The bounty is a joint effort by Kevin Harvick and Gander RV & Outdoors CEO Marcus Lemonis in the wake of Busch winning the last seven truck series races he’s entered, dating back to 2018.
If no Cup driver beats Busch in his remaining four Truck Series starts, the $100,000 will go to the Bundle of Joy Fund, the organization founded by Kyle and Samantha Busch that helps couples who require fertility treatments to conceive.
“It’s brought a whole new chatter to (the truck series,” Busch said. “Whether that’s excitement or just chatter, I’m not sure which. I think we’ll see when we get to Atlanta what the grandstands look like and how the race goes.”
Even before the announcement by the drivers Thursday night, Busch had already given thought to the Cup competitors he could potentially square off against for the bounty and who his biggest threat was.

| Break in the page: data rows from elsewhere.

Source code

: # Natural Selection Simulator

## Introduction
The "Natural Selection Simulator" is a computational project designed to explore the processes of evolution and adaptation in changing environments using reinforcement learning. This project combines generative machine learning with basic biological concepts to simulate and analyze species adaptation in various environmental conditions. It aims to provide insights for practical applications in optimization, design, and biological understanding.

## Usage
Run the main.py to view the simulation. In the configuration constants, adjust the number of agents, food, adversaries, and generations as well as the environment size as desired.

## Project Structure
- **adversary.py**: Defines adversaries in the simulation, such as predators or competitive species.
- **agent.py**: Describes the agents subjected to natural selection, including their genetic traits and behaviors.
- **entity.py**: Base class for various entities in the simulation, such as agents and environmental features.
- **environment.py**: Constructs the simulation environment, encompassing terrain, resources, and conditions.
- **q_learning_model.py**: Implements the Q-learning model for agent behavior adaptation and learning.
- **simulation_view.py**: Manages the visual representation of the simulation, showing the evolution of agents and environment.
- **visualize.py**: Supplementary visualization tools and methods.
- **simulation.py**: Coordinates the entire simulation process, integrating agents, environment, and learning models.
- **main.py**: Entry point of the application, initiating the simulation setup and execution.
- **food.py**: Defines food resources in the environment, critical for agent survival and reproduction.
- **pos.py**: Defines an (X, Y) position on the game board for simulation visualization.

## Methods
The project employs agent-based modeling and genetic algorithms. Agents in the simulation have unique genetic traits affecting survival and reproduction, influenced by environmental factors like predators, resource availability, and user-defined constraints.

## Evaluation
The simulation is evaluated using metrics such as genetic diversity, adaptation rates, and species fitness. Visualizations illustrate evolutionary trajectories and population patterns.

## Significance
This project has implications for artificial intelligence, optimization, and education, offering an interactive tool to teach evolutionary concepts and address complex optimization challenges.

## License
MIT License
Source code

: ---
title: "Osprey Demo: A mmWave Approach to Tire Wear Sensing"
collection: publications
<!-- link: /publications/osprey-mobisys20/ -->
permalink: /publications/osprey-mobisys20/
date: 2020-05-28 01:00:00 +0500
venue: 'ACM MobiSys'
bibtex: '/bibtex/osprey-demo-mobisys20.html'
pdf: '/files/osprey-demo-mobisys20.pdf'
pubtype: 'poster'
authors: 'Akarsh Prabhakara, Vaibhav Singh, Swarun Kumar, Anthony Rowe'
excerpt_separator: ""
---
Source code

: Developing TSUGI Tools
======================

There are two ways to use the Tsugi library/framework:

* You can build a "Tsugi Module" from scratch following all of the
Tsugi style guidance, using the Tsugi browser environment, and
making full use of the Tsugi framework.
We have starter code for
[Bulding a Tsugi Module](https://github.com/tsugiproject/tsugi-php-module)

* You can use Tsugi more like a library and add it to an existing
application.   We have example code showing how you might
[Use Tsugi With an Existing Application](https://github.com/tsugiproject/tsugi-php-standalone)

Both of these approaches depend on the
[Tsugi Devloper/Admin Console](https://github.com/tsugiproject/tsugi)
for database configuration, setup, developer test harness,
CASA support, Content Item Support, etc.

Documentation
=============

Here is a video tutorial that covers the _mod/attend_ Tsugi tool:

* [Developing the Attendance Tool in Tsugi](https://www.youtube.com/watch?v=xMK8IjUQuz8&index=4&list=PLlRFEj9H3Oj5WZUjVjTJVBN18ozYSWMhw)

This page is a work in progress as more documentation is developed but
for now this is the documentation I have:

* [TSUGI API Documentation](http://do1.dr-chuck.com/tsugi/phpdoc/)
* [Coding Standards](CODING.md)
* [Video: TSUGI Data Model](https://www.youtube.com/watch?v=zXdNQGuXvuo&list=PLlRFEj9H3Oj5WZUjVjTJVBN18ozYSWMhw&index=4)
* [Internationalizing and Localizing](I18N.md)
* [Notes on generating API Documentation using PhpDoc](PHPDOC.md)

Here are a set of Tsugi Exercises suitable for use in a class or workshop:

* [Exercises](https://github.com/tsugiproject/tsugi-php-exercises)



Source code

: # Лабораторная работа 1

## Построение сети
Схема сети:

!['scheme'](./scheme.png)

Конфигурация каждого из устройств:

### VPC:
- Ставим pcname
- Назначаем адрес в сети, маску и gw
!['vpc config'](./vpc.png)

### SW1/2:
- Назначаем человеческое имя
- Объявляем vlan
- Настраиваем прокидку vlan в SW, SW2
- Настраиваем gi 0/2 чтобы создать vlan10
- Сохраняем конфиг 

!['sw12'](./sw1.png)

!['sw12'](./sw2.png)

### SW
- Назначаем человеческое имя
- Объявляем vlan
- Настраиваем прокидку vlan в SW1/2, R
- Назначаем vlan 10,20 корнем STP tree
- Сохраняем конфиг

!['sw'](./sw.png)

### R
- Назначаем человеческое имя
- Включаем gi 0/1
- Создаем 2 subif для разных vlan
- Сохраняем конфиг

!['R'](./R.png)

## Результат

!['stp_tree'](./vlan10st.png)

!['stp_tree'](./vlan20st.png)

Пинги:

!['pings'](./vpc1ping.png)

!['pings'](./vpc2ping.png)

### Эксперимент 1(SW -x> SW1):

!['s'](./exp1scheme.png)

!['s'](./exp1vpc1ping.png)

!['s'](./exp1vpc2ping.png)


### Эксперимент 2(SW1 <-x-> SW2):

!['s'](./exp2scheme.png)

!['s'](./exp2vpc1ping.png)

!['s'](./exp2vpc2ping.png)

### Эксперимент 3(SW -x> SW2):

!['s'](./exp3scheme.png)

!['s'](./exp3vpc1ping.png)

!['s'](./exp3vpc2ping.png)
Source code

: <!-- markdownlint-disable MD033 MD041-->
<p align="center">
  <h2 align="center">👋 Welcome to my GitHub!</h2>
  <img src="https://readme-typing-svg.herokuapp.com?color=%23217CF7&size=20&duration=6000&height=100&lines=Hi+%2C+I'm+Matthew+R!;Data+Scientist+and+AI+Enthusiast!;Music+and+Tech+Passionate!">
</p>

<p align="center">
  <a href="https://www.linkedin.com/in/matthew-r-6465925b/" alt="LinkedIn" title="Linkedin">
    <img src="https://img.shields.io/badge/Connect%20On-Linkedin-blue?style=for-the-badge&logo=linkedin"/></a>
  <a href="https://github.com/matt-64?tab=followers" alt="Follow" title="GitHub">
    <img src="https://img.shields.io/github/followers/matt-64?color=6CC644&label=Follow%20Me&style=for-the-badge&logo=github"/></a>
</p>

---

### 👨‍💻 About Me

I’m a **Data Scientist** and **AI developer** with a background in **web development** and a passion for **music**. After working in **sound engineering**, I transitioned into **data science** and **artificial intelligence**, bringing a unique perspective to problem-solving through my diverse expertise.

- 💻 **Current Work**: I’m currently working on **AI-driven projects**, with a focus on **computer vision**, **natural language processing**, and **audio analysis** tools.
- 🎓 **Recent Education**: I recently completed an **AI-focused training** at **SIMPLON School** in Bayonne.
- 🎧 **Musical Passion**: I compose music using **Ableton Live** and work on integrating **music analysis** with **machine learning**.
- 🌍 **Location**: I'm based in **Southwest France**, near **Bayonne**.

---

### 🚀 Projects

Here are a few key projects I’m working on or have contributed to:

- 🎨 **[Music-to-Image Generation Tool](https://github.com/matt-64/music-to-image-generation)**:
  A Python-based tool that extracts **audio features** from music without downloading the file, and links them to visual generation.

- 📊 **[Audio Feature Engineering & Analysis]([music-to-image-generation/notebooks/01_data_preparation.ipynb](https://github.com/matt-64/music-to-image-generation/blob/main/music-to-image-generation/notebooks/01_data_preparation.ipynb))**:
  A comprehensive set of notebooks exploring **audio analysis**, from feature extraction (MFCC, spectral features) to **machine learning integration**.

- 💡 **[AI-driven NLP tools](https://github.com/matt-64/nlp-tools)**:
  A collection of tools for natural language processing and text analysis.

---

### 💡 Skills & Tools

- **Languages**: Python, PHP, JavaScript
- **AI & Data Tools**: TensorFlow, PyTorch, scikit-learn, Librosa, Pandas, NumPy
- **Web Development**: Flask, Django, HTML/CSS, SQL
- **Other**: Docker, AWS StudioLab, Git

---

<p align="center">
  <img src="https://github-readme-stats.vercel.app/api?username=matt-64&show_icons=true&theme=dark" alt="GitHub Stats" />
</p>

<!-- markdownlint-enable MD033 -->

“I don’t remember who I told, but once Harvick kind of put the idea out there, I was like, ‘The guy who is really, really, really, gonna have a shot is Larson at Homestead,” Busch said.
The 1.5-mile track in Florida is widely viewed as Larson’s best track. He’s made three starts there in the truck series. He has two top fives, including placing fourth there in 2016 with GMS Racing.
But the first stop in the bounty challenge is Chase Elliott and his home track of Atlanta.
Harrison Burton, who raced for Busch last year in the truck series, shared his experience competing against Busch at Atlanta last year, a race Busch won.
“It’s going to be hard to beat Kyle, I know that much,” Burton said Friday. “I ran trucks last year and ran second to him for a lot of laps at Atlanta especially. I remember thinking, ‘Well, I’m about a tenth better than the field and he’s about three-tenths better than me so this is pretty impressive.’ Ran second most of that day. Didn’t finish second, but Chase is going to have his work cut out for him there and (Kyle) Larson is going to have his work cut out for him at Miami. Kyle hasn’t raced Miami in a truck in a long time because of the playoff schedule so that might be — Chase has a steeper hill to climb than Larson.”
Atlanta and its owner, Speedway Motorsports, also are getting involved in the show.
SMI and the track announced Friday a way for fans to contribute $5 to the charities of Elliott, Busch or Harvick through ticket purchases.
Fans who purchase a ticket to the March 14 NASCAR doubleheader – which includes the truck series race (1:30 p.m. on FS1) and a Xfinity Series race (4:00 p.m. on FS1) – can choose the driver and driver foundations that will benefit.
If additional challengers emerge, the drivers and their respective charities will also become eligible.
Fans can ensure their ticket purchase helps the driver charity of their choice by purchasing through the AMS ticket office (877-9-AMS-TIX) and stating the driver and foundation of choice or by going to https://www.atlantamotorspeedway.com/bounty/ and choosing their preferred driver. Tickets for the Saturday NASCAR Doubleheader – which includes the Georgia 200 bounty challenge race – are free for children 12 and under.
“The anticipation for this race and the buzz around this bounty is growing every day,” said SMI CEO Marcus Smith in a press release. “Where the drivers saw a chance to inject more fun and excitement into this race, we see a chance to step it up even more and help some people in need through some very worthy driver charities.”